Extracted page text data:
§ §

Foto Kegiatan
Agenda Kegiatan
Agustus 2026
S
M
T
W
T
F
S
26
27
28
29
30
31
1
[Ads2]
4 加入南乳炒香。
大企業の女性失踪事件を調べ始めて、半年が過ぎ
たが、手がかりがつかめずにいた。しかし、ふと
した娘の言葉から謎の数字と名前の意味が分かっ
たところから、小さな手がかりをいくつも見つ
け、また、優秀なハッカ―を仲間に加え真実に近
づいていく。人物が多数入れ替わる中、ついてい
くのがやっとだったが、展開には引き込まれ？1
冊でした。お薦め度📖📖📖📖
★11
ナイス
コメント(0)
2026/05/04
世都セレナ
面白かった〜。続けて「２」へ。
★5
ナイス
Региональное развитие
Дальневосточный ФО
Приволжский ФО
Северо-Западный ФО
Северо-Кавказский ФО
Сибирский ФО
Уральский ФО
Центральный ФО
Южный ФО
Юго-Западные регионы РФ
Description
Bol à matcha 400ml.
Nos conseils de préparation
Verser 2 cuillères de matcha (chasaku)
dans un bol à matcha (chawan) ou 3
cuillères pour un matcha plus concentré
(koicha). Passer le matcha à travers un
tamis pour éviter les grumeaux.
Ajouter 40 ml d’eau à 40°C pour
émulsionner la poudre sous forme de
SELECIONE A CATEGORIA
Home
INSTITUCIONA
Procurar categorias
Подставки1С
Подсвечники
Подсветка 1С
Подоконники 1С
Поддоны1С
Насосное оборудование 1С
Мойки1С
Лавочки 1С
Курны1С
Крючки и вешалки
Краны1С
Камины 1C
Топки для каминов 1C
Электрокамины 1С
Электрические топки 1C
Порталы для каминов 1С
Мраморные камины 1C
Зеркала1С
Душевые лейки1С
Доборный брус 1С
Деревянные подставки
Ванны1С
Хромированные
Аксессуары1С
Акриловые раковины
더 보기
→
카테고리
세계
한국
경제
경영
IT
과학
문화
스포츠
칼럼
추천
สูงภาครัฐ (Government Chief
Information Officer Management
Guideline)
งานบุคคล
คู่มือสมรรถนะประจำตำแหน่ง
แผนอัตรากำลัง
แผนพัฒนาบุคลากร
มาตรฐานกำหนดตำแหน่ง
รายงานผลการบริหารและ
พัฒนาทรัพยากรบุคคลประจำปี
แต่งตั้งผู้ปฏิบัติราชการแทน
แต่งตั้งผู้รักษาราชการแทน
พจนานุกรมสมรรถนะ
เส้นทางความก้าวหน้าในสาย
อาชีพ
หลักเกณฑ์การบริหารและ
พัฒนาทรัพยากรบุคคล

§ §

*Problem to work on*: Output the entries verbatim.

*Task result*:
Foto Kegiatan
Agenda Kegiatan
Agustus 2026
S
M
T
W
T
F
S
26
27
28
29
30
31
1
[Ads2]
4 加入南乳炒香。
大企業の女性失踪事件を調べ始めて、半年が過ぎ
たが、手がかりがつかめずにいた。しかし、ふと
した娘の言葉から謎の数字と名前の意味が分かっ
たところから、小さな手がかりをいくつも見つ
け、また、優秀なハッカ―を仲間に加え真実に近
づいていく。人物が多数入れ替わる中、ついてい
くのがやっとだったが、展開には引き込まれ？1
冊でした。お薦め度📖📖📖📖
★11
ナイス
コメント(0)
2026/05/04
世都セレナ
面白かった〜。続けて「２」へ。
★5
ナイス
Региональное развитие
Дальневосточный ФО
Приволжский ФО
Северо-Западный ФО
Северо-Кавказский ФО
Сибирский ФО
Уральский ФО
Центральный ФО
Южный ФО
Юго-Западные регионы РФ
Description
Bol à matcha 400ml.
Nos conseils de préparation
Verser 2 cuillères de matcha (chasaku)
dans un bol à matcha (chawan) ou 3
cuillères pour un matcha plus concentré
(koicha). Passer le matcha à travers un
tamis pour éviter les grumeaux.
Ajouter 40 ml d’eau à 40°C pour
émulsionner la poudre sous forme de
SELECIONE A CATEGORIA
Home
INSTITUCIONA
Procurar categorias
Подставки1С
Подсвечники
Подсветка 1С
Подоконники 1С
Поддоны1С
Насосное оборудование 1С
Мойки1С
Лавочки 1С
Курны1С
Крючки и вешалки
Краны1С
Камины 1C
Топки для каминов 1C
Электрокамины 1С
Электрические топки 1C
Порталы для каминов 1С
Мраморные камины 1C
Зеркала1С
Душевые лейки1С
Доборный брус 1С
Деревянные подставки
Ванны1С
Хромированные
Аксессуары1С
Акриловые раковины
더 보기
→
카테고리
세계
한국
경제
경영
IT
과학
문화
스포츠
칼럼
추천
สูงภาครัฐ (Government Chief
Information Officer Management
Guideline)
งานบุคคล
คู่มือสมรรถนะประจำตำแหน่ง
แผนอัตรากำลัง
แผนพัฒนาบุคลากร
มาตรฐานกำหนดตำแหน่ง
รายงานผลการบริหารและ
พัฒนาทรัพยากรบุคคลประจำปี
แต่งตั้งผู้ปฏิบัติราชการแทน
แต่งตั้งผู้รักษาราชการแทน
พจนานุกรมสมรรถนะ
เส้นทางความก้าวหน้าในสาย
อาชีพ
หลักเกณฑ์การบริหารและ
พัฒนาทรัพยากรบุคคล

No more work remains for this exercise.